# Bird droppings



## UnknownPerson (Jul 20, 2011)

Hi,

I have a free supply of alcohol free screen cleaning wipes (for a computer monitor). Does anyone have an opinion as to whether these would be ok on car paintwork? They're an awful lot cheaper than the Autoglym wipes, and I can't see there being much difference in them - although neither of the products give any details about that's in them!

Ta.


----------



## Jac-in-a-Box (Nov 9, 2002)

The alcohol in the wipes will probably remove any wax or sealant on your paintwork but won't affect the paint itself...for little cost keep a pack of cheap baby wipes in the car and a bottle of fizzy water in the car.

Be aware that some bird crap can be rather abrasive...I remember a fellow up here who had a new Merc AMG something or other and was close to tears after he wiped a huge bird gift off his bonnet. Reckon it was bird of prey poo and his feathered friend had lunched on something cute and fluffy...the offering from above was ridden with bones and in wiping it off, scratched the paint severely.

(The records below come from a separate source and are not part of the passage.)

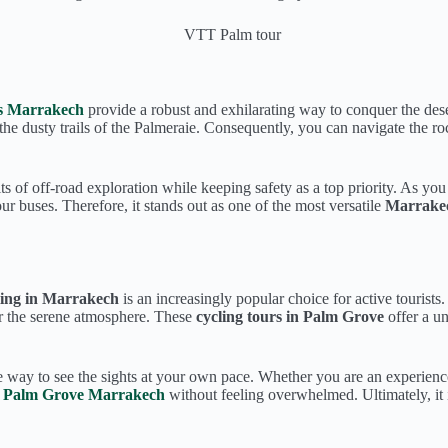
s Marrakech
provide a robust and exhilarating way to conquer the dese
the dusty trails of the Palmeraie. Consequently, you can navigate the ro
ts of off-road exploration while keeping safety as a top priority. As yo
r buses. Therefore, it stands out as one of the most versatile
Marrakech
ling in Marrakech
is an increasingly popular choice for active tourists
 or the serene atmosphere. These
cycling tours in Palm Grove
offer a un
e way to see the sights at your own pace. Whether you are an experienced
in Palm Grove Marrakech
without feeling overwhelmed. Ultimately, it 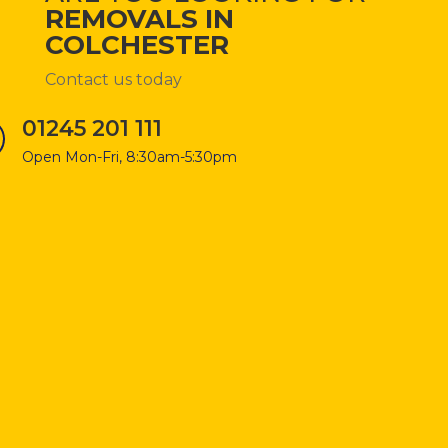
REMOVALS IN
COLCHESTER
Contact us today
01245 201 111
Open Mon-Fri, 8:30am-5:30pm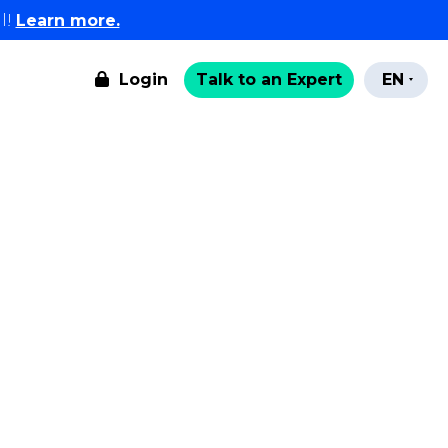
l!
Learn more.
Login
Talk to an Expert
EN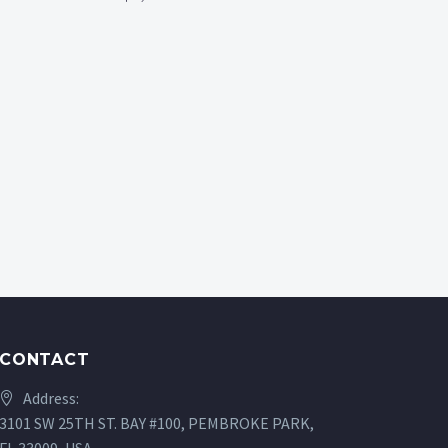
CONTACT
Address:
3101 SW 25TH ST. BAY #100, PEMBROKE PARK,
FL 33009, USA.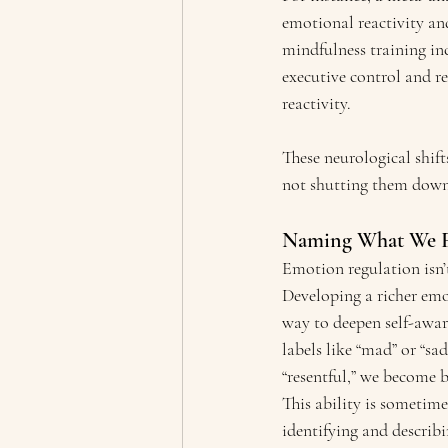
emotional reactivity and
mindfulness training inc
executive control and re
reactivity.
These neurological shif
not shutting them down,
Naming What We Fe
Emotion regulation isn’t
Developing a richer emo
way to deepen self-awa
labels like “mad” or “sa
“resentful,” we become b
This ability is sometim
identifying and describ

If your going to wipe it off, plenty of water (don't do it dry) and be gentle.

Dave


----------



## ScoobyTT (Aug 24, 2009)

The prime difference is that AUtoglym wipes don't (judging by a hefty snort) have any alcohol in them. They're going to be mostly water I would speculate. Allowing droppings to soak with some water makes them much easier to remove. Autoglym wipes are handy but with baked on cack softening it up is the best option and they don't really have enough moisture in them for that.


----------



## UnknownPerson (Jul 20, 2011)

Doh. I don't think I made myself clear enough. The screen wipes are also alcohol free. I guess they need to be to not damage monitors. I guess they're probably 'almost' as good as the Autoglym ones. I'll make sure I use lots of water when I use them... Unless I get lucky and the birds stay away


----------



## ScoobyTT (Aug 24, 2009)

Whoops. So you did. We both missed the "free" in alcohol-free. :roll: In that case I'd say they're unlikely to do any harm.


----------



## ross_cj250 (Mar 1, 2008)

I use these

http://www.tesco.com/groceries/Product/ ... =260274300

Tesco value baby wipes, nice and cheap, if it's dried leave the wipe on for a bit to soften it and don't go mad trying to wipe it off just be gentle...I've always got a pack in the boot!

Regards
Ross


----------



## wazman999 (Oct 25, 2011)

I use sparkling water. A 500ml bottle fits next to spare wheel with a soft cloth.

Also works wonders on the cloth roof


----------



## Templar (Mar 9, 2012)

No kinky reason here but I keep a packet of baby wipes in the car all the time. Find them great in emergencies. Even on the soft top till I get chance to clean properly.


----------